The spitfire should make a great conversion. A 100 mile range can be done, but will cost you a large amount of cash for the battery pack. A 50 mile range could be done for a lot less money. 

Take a look at these cars for ideas on what can be done. 

http://www.evalbum.com/type/TRIU

Cheers,
Kyle 

http://www.evalbum.com/2058 
http://www.zevutah.com


----------



## Sio (Jun 14, 2009)

Thanks Kyle, but the range needs to be higher than the norm as I will not be able to charge at home just at work hence need the security that the extended range provides.


Sio.


----------



## EVElvis (Jun 20, 2009)

Hi There.

I also live in a flat with no garage at the mo.

I have owned Triumph Heralds for ten years and am looking to convert one to electric. 

I am a novice as well so I hope to learn from this forum and the net.

I have just gone to this site and asked for approx quotes and recommendations: http://www.everything-ev.com. 

From my initial youtube research etc Spitfires seem popular to convert. I too would like batteries for long range, but cost will limit this (buy in bulk with fellow EV converters?). Getting on the property ladder is something I wish to do soon tho! 

Tim


----------



## Sio (Jun 14, 2009)

EVElvis said:


> Hi There.
> 
> I also live in a flat with no garage at the mo.
> 
> ...


Looks like we are after the same thing and face the same problems.

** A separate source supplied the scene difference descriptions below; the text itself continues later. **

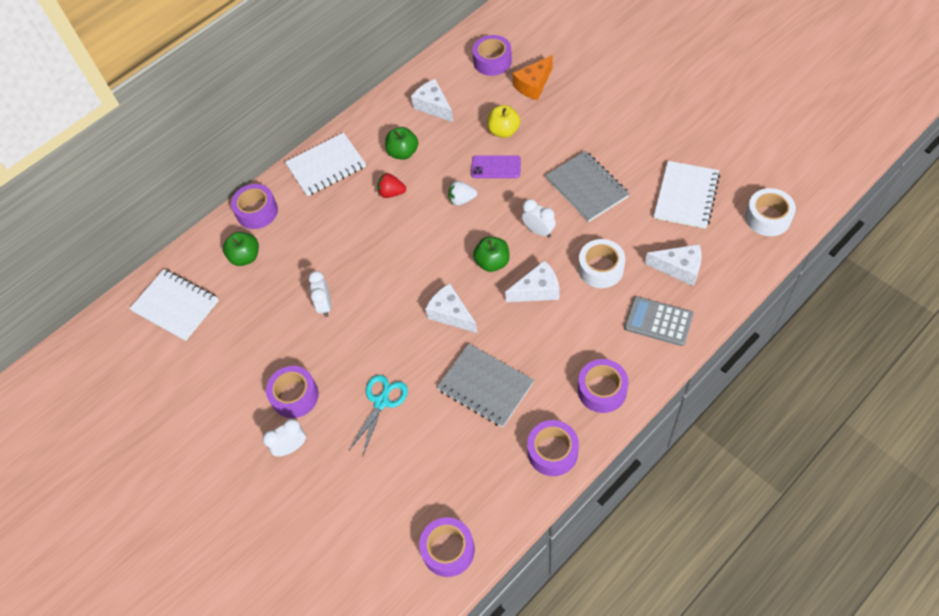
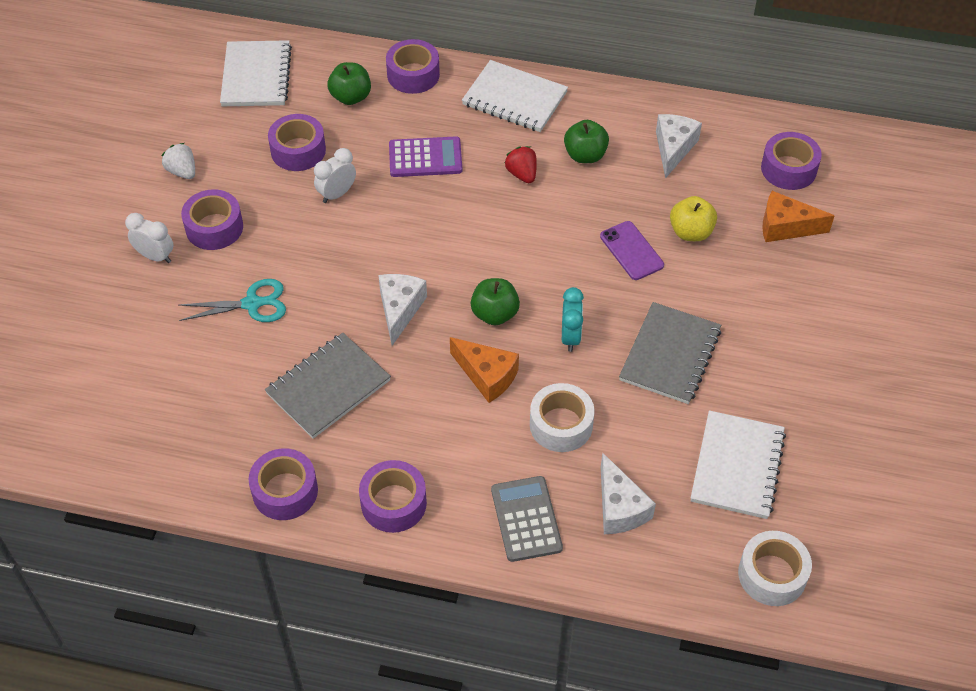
camera: 50 degrees right, 5 degrees down
purple tape [419,517,475,577] -> purple tape moved to [268,114,326,171]
grey notebook [437,343,534,427] -> grey notebook turned 45 degrees clockwise [265,333,391,439]
white strawberry [448,181,477,206] -> white strawberry moved to [162,143,195,179]
white cheese [505,260,560,302] -> orange cheese [450,337,519,403]
white clock [522,199,556,237] -> turquoise clock [562,287,584,352]
white notebook [654,161,720,229] -> white notebook turned 60 degrees counterclockwise [691,410,786,519]
none -> purple calculator [389,136,462,177]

Unfortunately (from the advice I have had), you are looking between £3-4k for batteries alone and that's just the start. Apparently Lithium Ion batteries need a battery management system (which adds to the costs).

My project is dead in the water at the moment because the bank will not lend me the money to fund my project. I have put my Golf GTi on the market to help with the finances but this will only raise half of the potential £8k required for the conversion (to the required spec).

You also need to make sure your Herald is structurally sound as "on the hoof repairs" will add to the bottom figure.

Sorry to sound pessimistic Tim, but if you are willing to settle for less (not accounting for structural repairs) you can convert for between £3-5K with Lead acid batteries but obviously charging is a concern with us.

Kind regards,

Sio.

P.s. everything-ev.com are very expensive and their kits are incomplete & do not include batteries, you will be better off joining the Triumph Six Sports club and getting some local & cheaper help.


----------



## ClintK (Apr 27, 2008)

Another Triumph Spitfire! Welcome!

100 mile range will take quite a bit of Lithium. I went in on a group purchase with EVComponents.com for my pack. With delivery and customs cost me about $4000 USD, but you'll probably need 3 to 4 times that for your range.

The Spitfire has been a great car to convert though. If you begin a conversion I think we'll have to start our own club. Here are build links from others on this site:
http://www.diyelectriccar.com/forums/showthread.php?t=21355&highlight=triumph+spitfire
http://www.diyelectriccar.com/forums/showthread.php?t=32484&highlight=triumph+spitfire
http://stefanelsener.googlepages.com/ev
http://www.diyelectriccar.com/forums/showthread.php?t=23830&highlight=triumph+spitfire
http://78electricspitfire.blogspot.com/

If you're going with DC... Considering your range requirement, go with either an 8" or 9" motor, 120V or 144V nominal. Around a 300Ahr LiFePO4 battery pack.

I'm not as familiar with AC, but this one: http://www.evcomponents.com/ProductDetails.asp?ProductCode=AC55 seems like a good deal. With AC you'll have a much higher voltage but lower AHr requirement.


----------



## Sio (Jun 14, 2009)

ClintK said:


> Another Triumph Spitfire! Welcome!
> 
> 100 mile range will take quite a bit of Lithium. I went in on a group purchase with EVComponents.com for my pack. With delivery and customs cost me about $4000 USD, but you'll probably need 3 to 4 times that for your range.
> 
> ...


Thanks Clint,

Congratulations on your conversion by the way, it was one of the conversions that inspired me to look into EV conversion.

Sadly my current circumstances mean I will have to wait until next year.

But keep up the good work.

Kind regards,

Sio.


----------